The Kingsbury Commitment is best seen as an example of what not to do in an IP world, Pai said. The government shouldn’t try to manage competition, because true competition contains “unmanageable imperfections” that can lead to disruptive change benefiting consumers, Pai said. The government shouldn’t confuse the goal of protecting competitors with the objective of promoting competition, he said. “Our goal today should not be to preserve the position of any particular company in the marketplace or to help one segment of the industry gain regulatory advantages over its rivals,” Pai said. “It is not the government’s job to tilt the playing field."

It’s also important to “beware of businesses bearing commitments,” Pai said. Companies don’t make commitments “out of the goodness of their hearts,” but generally out of a desire to serve their own self-interest, he said. “Is a company trying to use a voluntary commitment that sounds good on paper to obtain a regulatory leg up on a competitor? What is couched as an attempt to serve the public interest is often in reality an attempt to further private interests and raise rivals’ costs of doing business."

Pai suggested regulating the telecom industry with something “more akin to an antitrust standard” in mind. Instead of thinking about worthy policy goals that would undermine competition, “if we infuse our decision-making with more of a sense of antitrust principles, we're going to be on much more solid ground,” he said in a Q-and-A session following his speech. Pai also criticized the structure of the Telecom Act of 1996. The different regulatory treatment of different technologies, even as convergence has become a reality, “hamstrings” the agency and makes it “more difficult for the FCC to be a 21st-century agency,” he said.

"Everything Commissioner Pai said is true, but there’s also a ‘yes, but’ to each one of these propositions,” Public Knowledge Senior Vice President Harold Feld said on a panel after Pai’s speech (http://bit.ly/1jmT8Ji). The Kingsbury Commitment set the template, both good and bad, for the evolution of the telecom network for most of the 20th century, Feld said. One part is private ownership with close government regulation had benefits, he said. What else could the government have done? he asked. Without settlement of the antitrust case, the result would have been an unchallenged AT&T monopoly in telephone and telegraph, Feld said. “Arguably the lesson of Kingsbury was the government didn’t hammer them enough” and should have had even tighter regulation of the dominant carrier, he said.

### EXERCISES TO COMPLETE
a - In the article on Pai's speech, why does Pai say the government shouldn't try to manage competition? Answer in one to three sentences.
b - Pick up the article on Pai's speech after its final sentence and keep writing.
The records aren't needed for anything here.

### LISTED ENTRIES

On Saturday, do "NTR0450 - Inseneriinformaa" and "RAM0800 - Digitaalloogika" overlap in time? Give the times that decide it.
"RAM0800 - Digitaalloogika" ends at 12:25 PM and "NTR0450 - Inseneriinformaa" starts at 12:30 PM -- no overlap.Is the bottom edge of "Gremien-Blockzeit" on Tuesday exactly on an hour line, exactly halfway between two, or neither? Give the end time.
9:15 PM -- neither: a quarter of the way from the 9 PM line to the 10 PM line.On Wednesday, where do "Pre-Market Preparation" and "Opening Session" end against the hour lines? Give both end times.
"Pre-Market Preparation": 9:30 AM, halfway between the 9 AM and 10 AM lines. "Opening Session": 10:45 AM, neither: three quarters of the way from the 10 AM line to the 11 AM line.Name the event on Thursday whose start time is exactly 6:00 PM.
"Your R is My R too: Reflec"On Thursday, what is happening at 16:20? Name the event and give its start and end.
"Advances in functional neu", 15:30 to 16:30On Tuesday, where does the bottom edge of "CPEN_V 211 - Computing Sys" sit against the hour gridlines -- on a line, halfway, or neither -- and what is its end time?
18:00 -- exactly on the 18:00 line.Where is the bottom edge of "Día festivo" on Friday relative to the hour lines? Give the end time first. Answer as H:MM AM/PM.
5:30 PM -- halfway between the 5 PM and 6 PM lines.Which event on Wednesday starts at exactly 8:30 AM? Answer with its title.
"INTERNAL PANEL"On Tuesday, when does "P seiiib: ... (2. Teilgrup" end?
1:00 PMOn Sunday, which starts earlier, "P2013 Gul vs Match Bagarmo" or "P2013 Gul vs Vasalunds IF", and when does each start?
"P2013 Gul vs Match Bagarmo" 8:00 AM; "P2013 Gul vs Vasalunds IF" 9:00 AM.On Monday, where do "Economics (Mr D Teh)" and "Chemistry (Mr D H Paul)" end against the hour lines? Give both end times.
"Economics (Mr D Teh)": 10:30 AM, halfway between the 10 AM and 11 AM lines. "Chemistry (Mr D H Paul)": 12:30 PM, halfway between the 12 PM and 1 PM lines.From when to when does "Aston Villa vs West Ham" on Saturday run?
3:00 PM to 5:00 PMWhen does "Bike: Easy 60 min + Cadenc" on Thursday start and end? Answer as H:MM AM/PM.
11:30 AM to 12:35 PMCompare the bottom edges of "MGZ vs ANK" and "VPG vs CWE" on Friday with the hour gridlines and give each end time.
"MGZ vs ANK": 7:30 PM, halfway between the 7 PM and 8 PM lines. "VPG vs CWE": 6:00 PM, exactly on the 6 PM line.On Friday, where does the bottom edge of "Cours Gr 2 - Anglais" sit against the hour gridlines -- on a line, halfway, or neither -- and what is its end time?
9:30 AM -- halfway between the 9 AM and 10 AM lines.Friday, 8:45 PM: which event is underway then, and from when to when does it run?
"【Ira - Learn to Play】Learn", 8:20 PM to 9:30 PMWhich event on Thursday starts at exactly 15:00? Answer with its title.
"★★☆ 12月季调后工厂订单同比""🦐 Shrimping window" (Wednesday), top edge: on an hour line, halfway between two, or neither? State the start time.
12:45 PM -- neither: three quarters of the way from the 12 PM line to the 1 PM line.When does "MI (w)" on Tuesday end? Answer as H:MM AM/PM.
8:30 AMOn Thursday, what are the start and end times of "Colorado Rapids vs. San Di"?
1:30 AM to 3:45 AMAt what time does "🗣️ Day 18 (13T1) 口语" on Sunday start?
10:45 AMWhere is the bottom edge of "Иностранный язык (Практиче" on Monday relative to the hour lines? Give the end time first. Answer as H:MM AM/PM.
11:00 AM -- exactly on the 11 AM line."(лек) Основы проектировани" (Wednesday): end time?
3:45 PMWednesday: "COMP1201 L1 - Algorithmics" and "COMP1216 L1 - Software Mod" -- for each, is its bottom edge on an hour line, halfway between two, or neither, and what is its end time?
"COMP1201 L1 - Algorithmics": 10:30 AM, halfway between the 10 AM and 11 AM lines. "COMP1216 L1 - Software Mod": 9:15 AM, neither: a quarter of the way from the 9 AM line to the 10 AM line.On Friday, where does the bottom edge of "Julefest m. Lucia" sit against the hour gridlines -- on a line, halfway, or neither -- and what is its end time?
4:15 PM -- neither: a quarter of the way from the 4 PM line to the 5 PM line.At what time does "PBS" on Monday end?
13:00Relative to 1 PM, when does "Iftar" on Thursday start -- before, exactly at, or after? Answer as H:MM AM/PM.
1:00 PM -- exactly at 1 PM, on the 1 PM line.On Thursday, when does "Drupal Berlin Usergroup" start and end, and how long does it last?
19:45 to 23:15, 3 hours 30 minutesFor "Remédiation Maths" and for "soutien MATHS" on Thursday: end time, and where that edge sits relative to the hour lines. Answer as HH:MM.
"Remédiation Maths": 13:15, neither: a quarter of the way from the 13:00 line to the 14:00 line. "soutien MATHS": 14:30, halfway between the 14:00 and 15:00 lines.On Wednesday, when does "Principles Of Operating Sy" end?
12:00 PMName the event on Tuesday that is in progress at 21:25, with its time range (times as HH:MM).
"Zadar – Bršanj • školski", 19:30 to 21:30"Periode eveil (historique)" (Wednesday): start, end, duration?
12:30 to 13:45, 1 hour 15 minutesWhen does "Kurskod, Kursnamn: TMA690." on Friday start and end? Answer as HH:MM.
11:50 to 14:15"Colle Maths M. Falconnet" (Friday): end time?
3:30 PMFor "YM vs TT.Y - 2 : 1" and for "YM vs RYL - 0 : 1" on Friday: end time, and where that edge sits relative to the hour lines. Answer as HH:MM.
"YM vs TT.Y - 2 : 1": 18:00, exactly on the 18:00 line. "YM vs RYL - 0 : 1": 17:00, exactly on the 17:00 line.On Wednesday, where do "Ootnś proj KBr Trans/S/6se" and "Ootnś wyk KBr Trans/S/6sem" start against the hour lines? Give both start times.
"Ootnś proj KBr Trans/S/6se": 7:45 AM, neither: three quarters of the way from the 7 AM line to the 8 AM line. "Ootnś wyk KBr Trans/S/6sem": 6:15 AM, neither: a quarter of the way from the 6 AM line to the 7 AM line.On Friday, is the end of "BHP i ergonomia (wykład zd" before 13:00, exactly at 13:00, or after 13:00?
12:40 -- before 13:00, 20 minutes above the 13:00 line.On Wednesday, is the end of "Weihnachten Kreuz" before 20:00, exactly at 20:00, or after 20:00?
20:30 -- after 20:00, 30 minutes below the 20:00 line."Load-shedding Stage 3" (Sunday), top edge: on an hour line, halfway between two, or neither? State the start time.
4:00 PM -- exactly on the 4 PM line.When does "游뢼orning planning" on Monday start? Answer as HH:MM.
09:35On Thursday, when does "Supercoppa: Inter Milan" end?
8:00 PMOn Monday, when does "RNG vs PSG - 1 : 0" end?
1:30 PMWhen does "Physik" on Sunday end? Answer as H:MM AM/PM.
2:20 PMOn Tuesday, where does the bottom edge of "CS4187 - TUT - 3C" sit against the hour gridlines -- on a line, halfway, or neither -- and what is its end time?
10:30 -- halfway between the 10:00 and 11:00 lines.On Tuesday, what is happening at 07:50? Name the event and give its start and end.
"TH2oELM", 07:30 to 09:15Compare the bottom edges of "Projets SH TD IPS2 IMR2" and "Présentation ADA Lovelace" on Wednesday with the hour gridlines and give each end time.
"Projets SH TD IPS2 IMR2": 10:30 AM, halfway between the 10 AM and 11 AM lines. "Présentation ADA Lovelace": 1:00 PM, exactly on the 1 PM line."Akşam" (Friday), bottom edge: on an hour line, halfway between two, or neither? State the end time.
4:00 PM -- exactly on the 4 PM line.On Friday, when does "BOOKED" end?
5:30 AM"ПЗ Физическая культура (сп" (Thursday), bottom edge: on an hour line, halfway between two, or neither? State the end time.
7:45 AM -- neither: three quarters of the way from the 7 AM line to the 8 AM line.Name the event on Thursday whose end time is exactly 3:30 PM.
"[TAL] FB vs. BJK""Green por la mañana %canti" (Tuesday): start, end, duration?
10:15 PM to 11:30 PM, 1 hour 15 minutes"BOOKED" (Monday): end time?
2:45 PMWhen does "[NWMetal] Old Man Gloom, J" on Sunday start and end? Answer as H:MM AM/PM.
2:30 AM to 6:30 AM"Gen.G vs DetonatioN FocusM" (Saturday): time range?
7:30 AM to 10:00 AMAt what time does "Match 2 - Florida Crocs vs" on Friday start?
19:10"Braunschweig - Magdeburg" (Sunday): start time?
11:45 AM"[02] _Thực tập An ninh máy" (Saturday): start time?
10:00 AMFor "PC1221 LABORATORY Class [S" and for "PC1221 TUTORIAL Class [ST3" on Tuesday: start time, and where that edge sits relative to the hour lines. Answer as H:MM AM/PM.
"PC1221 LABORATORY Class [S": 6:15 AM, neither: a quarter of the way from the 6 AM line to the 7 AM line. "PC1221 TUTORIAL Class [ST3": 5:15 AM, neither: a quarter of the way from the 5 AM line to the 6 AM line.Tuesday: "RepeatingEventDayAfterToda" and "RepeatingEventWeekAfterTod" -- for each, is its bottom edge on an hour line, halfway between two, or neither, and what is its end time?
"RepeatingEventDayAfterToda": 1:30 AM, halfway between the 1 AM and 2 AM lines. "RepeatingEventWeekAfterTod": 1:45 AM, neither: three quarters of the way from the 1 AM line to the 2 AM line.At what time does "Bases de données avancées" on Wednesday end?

### EXERCISE ANSWERS
a - Pai says true competition contains "unmanageable imperfections," and those imperfections can lead to disruptive change that benefits consumers. Trying to manage competition would work against that.

b -
It’s hard to know what would have happened without the Kingsbury commitment, said Jeff Eisenach, managing director at Navigant Economics. It’s hard to rationalize the granting of monopoly status to telephone companies, he said. “For the time it wasn’t that bad a deal,” said Rob Atkinson, president of the Information Technology & Innovation Foundation. Other countries around the world ended up nationalizing the telecom networks, he said.

Some say values don’t change with different technology, but that notion can become problematic, said Fred Campbell, director of the Competitive Enterprise Institute’s Communications Liberty and Innovation Project. People got used to backup power over copper lines because of the technology used, he said. The “reflexive” approach would be to require telcos to provide backup batteries. It’s important to question the way things have always been done, he said: “Wait a second -- is that really the right way to go about this? Should power requirements be on them rather than on the power companies?” The industry needs to be “a little more open minded,” he said.